The three standard deviations approach
Almost all of the monitoring products that I’m aware of use pretty typical statistical analysis to determine what is normal and abnormal. The most basic form of this analysis involves computing an average and standard deviation. As a rule, “abnormal” is defined as three standard deviations from the average. Given the way standard deviation is defined, 0.3% of the values for a metric are guaranteed to fall outside of three standard deviations*. Is that acceptable? Well, if you are sampling the metric once per minute, the metric is abnormal four minutes every day just due to the rules of statistics! Is your system really in a bad state four minutes every day? Maybe (I hope not!). Maybe not. The point is that using statistics alone cannot answer the question and can drive fatigue.
The prolonged abnormality approach
Suppose we continue with the statistical approach to setting your alerts. Most monitoring tools allow you to alert when the metric is abnormal for several minutes in a row. From a statistical standpoint, this reduces the noise coming from the three standard deviation alerting rule but it highlights a deeper question. How does the metric behave when users are having a bad experience?
At first glance, metrics like CPU usage seem pretty straightforward: CPU is abnormal when it goes to 100% and stays there. This isn’t always the case, however. Consider a data processing pipeline application. When CPU goes low (say less than 10%), the pipeline could be broken. The problem gets more challenging when you think about metrics like IO rate which tend to vary more wildly when systems are behaving badly. Without understanding how each of your metrics applies to the business, you can’t know if abnormal means bad.
The key focus
The whole point of alerts in the first place is to know when your users are in danger of experiencing poor performance – not when statistics indicate metrics are abnormal. Why do this indirectly using infrastructure metrics? Why not alert on bad user experience directly? You don’t need to be interrupted when some piece of infrastructure goes bump and certainly not woken up when it goes bump in the night. You do want to be woken up when the business is at risk; therefore, I advocate identifying the metrics that matter to the business. I’ll address common approaches to alerting on bad user experience in a future post.

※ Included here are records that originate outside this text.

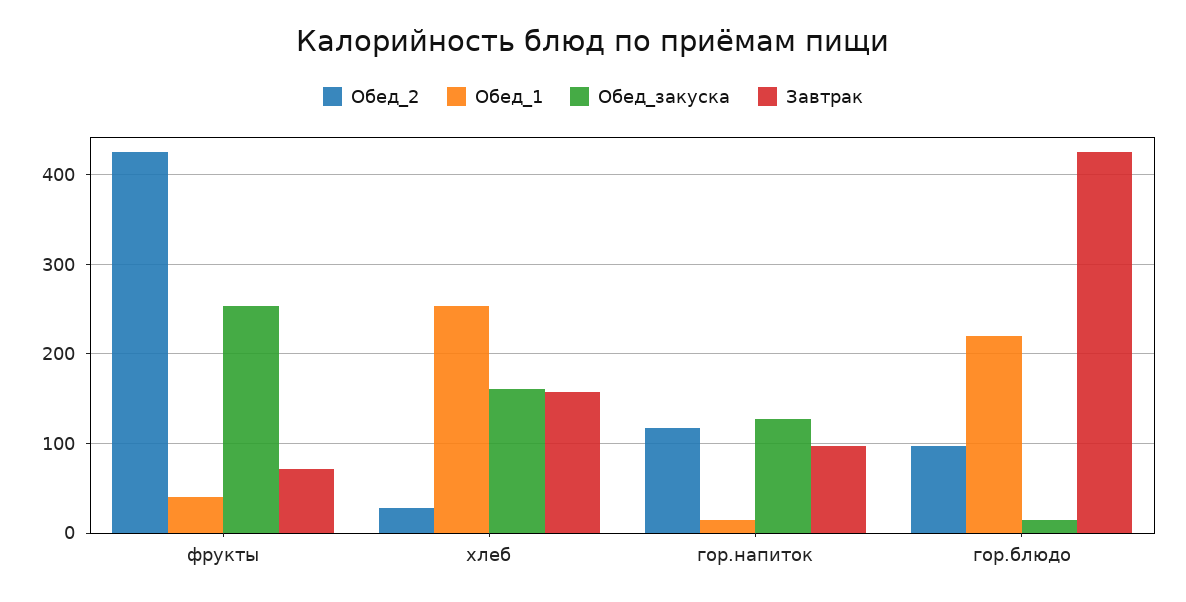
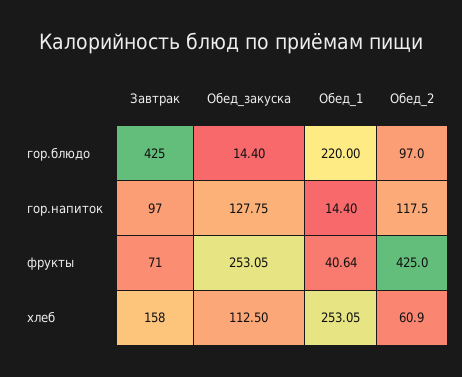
  {
    "Обед_2": {
      "фрукты": 425,
-     "хлеб": 30,
+     "хлеб": 60.9,
      "гор.напиток": 117.5,
      "гор.блюдо": 97
    },
    "Обед_1": {
      "фрукты": 40.64,
      "хлеб": 253.05,
      "гор.напиток": 14.4,
      "гор.блюдо": 220
    },
    "Обед_закуска": {
      "фрукты": 253.05,
-     "хлеб": 160,
+     "хлеб": 112.5,
      "гор.напиток": 127.75,
      "гор.блюдо": 14.4
    },
    "Завтрак": {
      "фрукты": 71,
      "хлеб": 158,
      "гор.напиток": 97,
      "гор.блюдо": 425
    }
  }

Hopefully, you can see how this reinforces the need for an “investigate abnormality” backlog which is managed differently than alerts indicating that the business is at risk. This is not a novel concept. Since my last blog post, I discovered a great paper by Rob Ewaschuk titled, “My Philosophy of Alerting” which discusses these ideas in more depth. I highly recommend it.
Along those lines, I’m curious how your organization regards the importance of the speed at which it resolves customer application issues. Please share with us via our survey here. Thanks!
* Under ideal circumstances, metrics will follow the 68-95-99.7 rule. In this case, ideal circumstances means that the metric follows a normal distribution. Of course, this opens up a whole new set of questions like, how do you know the metric is normally distributed? And, what happens if the metric does not follow a normal curve? There’s good reason to think that many important metrics like CPU and response time are not normally distributed. In this case, math developed from the statistician with the coolest name, Pafnuty Chebyshev, says that as much as 90% of a metric’s data points will fall outside three standard deviations.